NDMP backups to fibre channel tape exhibit sporadic low throughput
Applies to
- Two or more ONTAP cluster nodes, with each node connected to fibre channel tape.
- NDMP is running in SVM-scope mode.
- Data Management Application (DMA) configuration contains all nodes' tape device paths.
- DMA is not configured to prefer local device paths, but will instead use any available tape device to complete a backup or restore.
Issue
- NDMP backup or restore takes longer than usual.
- Compared to previous jobs, the "slow" job exhibits lower throughput.
- The low throughput is sporadic -- The same job will run at acceptable throughput during one attempt, and then exhibit low throughput on another attempt.
- All backups, both fast and slow jobs, are being written to SAN tape devices connected to the NetApp cluster nodes.
A "dump to null" test of the volume associated with the slow job does not indicate a read throughput bottleneck.
Example:
The volume "data1" on SVM "nasdata" usually backs up at a rate of ~200 MB/sec, but will occasionally back up at ~75 MB/sec.
If the backup log is examined, the jobs that run at higher throughput have b=60 in the dump options:
dmp Sat May 11 17:10:50 IDT 2019 /nasdata/data1(3) Start (Level 0, NDMP:96285)

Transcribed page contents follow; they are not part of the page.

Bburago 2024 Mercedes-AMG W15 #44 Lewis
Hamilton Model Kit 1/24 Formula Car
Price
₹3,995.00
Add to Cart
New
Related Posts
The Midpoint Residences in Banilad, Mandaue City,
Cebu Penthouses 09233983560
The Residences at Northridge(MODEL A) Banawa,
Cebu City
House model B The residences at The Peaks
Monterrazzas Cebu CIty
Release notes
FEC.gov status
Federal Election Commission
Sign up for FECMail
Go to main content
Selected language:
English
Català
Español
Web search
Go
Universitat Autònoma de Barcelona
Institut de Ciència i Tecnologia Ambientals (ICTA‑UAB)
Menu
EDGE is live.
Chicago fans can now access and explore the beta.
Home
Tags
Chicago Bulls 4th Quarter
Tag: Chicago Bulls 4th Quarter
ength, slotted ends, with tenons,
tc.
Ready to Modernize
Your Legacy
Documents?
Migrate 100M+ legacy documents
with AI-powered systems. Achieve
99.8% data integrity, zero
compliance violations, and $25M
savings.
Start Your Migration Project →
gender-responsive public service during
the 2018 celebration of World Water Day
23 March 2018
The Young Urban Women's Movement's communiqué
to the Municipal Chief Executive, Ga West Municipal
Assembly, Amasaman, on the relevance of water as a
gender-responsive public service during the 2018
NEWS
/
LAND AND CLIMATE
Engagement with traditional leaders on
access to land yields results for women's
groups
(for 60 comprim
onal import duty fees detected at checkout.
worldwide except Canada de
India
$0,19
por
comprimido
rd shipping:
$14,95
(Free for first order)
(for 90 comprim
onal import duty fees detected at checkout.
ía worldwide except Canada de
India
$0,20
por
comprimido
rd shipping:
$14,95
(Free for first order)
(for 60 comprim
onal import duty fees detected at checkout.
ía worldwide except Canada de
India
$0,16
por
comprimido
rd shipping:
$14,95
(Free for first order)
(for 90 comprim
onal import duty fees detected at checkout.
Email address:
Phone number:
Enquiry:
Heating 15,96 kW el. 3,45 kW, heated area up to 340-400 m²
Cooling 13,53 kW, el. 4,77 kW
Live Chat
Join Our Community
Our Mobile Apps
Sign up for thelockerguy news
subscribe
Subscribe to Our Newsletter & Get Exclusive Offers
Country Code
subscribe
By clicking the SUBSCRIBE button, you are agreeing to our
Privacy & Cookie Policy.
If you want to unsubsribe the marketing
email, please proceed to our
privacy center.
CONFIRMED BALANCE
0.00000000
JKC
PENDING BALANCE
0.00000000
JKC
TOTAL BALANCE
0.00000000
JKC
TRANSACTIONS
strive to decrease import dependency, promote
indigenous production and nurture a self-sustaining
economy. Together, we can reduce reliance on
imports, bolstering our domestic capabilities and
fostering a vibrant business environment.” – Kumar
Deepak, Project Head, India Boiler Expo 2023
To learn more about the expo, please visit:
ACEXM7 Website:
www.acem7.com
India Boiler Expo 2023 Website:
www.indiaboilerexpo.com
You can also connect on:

dmp Sat May 11 17:10:50 IDT 2019 /nasdata/data1(3) Options (b=60, u)
The jobs that run at lower throughput have b=0 in the dump options, as well as TCP receive and send buffer sizes:
dmp Sat May 11 01:49:54 IDT 2019 /nasdata/data1(7) Start (Level 0, NDMP:36047)
dmp Sat May 11 01:49:54 IDT 2019 /nasdata/data1(7) Options (b=0, u, TCP recv buffer size = 33580, TCP send buffer size = 33580)